Hoe anders was dat de avond zelf. Althans, ik vond het aanvankelijk best leuk. We speelden al die Drukwerk-liedjes. Schijn ’n lichie op mij, Marjanneke en als uitsmijter natuurlijk Je loog tegen mij. Maar het was geloof ik vooral in dat laatste nummer dat het helemaal mis ging. Er was iets ontstemd, een verkeerde toonsoort, er klonk iets behoorlijk vals. Geen idee meer wat het probleem precies was. Slinger worstelde zich als een ware prof door het nummer, het rode petje op zijn hoofd. De band idem dito, maar wij dan zonder petje.
Het publiek zong heel hard mee, dus het leek allemaal nog best mee te vallen. Maar dat zag Harry Slinger zelf toch iets anders. Hij was boos. Heel boos. Hij riep onze bandleider Cor na afloop hoogstpersoonlijk op het denkbeeldige matje, buiten achter de feesttent in die Groningse wei. Superfly moest zich diep schamen.
Harry had gelijk.
Maar later hebben we er best nog veel lol omgehad.
Het optreden deze zaterdag in Delfzijl, in de foyer van theater De Molenhof, was misschien niet de meest gedenkwaardige van 2016, maar toch lekker gespeeld en een volle bak. Voordeel was ook dat we heel vroeg speelden. Toen André en ik in de auto terugzaten konden we het laatste stuk Langs de Lijn nog meepikken op de radio. Zo vroeg.
Onderweg kwamen er nog zo wat optredens van vroeger ter sprake. Ik herinnerde me Gasselte, ergens boven in Drenthe. “Gasselte? Nooit van gehoord”, zei André. We hadden er toch echt samen gespeeld, in het Dorpshuis met dat mooie podium. Zal 1986 zijn geweest.

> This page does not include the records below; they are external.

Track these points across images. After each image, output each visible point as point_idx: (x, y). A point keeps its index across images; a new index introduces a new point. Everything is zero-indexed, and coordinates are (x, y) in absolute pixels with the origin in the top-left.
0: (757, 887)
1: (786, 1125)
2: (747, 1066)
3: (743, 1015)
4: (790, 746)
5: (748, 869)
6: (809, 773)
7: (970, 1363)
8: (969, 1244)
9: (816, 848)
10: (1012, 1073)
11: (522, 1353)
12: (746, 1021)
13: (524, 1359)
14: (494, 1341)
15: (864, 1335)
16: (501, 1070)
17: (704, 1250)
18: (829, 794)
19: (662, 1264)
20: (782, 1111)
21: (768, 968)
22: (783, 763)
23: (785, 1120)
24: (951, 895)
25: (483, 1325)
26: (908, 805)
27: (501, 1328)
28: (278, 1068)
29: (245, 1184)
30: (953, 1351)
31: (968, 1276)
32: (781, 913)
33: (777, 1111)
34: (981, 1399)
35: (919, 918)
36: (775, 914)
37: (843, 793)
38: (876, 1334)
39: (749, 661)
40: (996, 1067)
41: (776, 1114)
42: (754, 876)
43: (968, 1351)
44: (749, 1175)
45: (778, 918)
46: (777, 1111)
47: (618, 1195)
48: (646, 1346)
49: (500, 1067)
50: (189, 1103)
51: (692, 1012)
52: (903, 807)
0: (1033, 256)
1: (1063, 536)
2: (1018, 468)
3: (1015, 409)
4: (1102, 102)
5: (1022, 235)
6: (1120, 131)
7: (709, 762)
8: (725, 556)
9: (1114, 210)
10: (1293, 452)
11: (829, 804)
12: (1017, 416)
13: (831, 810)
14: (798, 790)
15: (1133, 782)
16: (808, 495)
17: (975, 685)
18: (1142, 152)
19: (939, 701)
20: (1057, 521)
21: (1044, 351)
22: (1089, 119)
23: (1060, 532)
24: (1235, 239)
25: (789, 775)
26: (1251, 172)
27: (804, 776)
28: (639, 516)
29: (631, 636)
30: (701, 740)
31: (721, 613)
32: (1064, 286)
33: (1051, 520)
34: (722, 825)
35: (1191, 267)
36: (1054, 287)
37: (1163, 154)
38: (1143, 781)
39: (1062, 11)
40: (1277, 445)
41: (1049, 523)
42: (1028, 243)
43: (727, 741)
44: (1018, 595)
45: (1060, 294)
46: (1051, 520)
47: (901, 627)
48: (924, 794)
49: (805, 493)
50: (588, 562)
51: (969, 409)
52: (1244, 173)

En ineens bedacht ik het me.
“Weet je André, ik ben al bijna 38 jaar onderweg met bandjes.”
Ik keek er zelf van op.
38 jaar stad en land afrijden. Iedere keer weer spullen uitladen, opbouwen, soundchecken, wachten, ouwehoeren, koffie, eten, spelen, afbreken, inladen en dan diep in de nacht dat hele f*&%king eind weer naar huis terugrijden. Als je tenminste nog weet waar je in de stad je auto ook alweer had geparkeerd. De romantiek van het muzikantenleven.
Je moet wel goed gek zijn.
Of het gewoon nog steeds even mooi en leuk vinden.
Allebei eigenlijk.
2016 was het beste muzikale jaar sinds lang. 65 gigs met The Veldman Brothers. Elke avond lekker gespeeld. Vaak zelfs heel erg lekker. En altijd in een meer dan aangename sfeer.
In 2017 gaan we er weer even hard tegenaan. Weer On The Road. Rijden, sjouwen, wachten, nieuwe avonturen, nieuwe verhalen opdoen. Maar vooral muziek maken, Spreading The Blues. Een goeie tijd hebben samen en anderen hopelijk een mooi moment bieden.
André gaf 38 jaar geleden voor mij het eerste aanzetje. En het is nog lang niet klaar.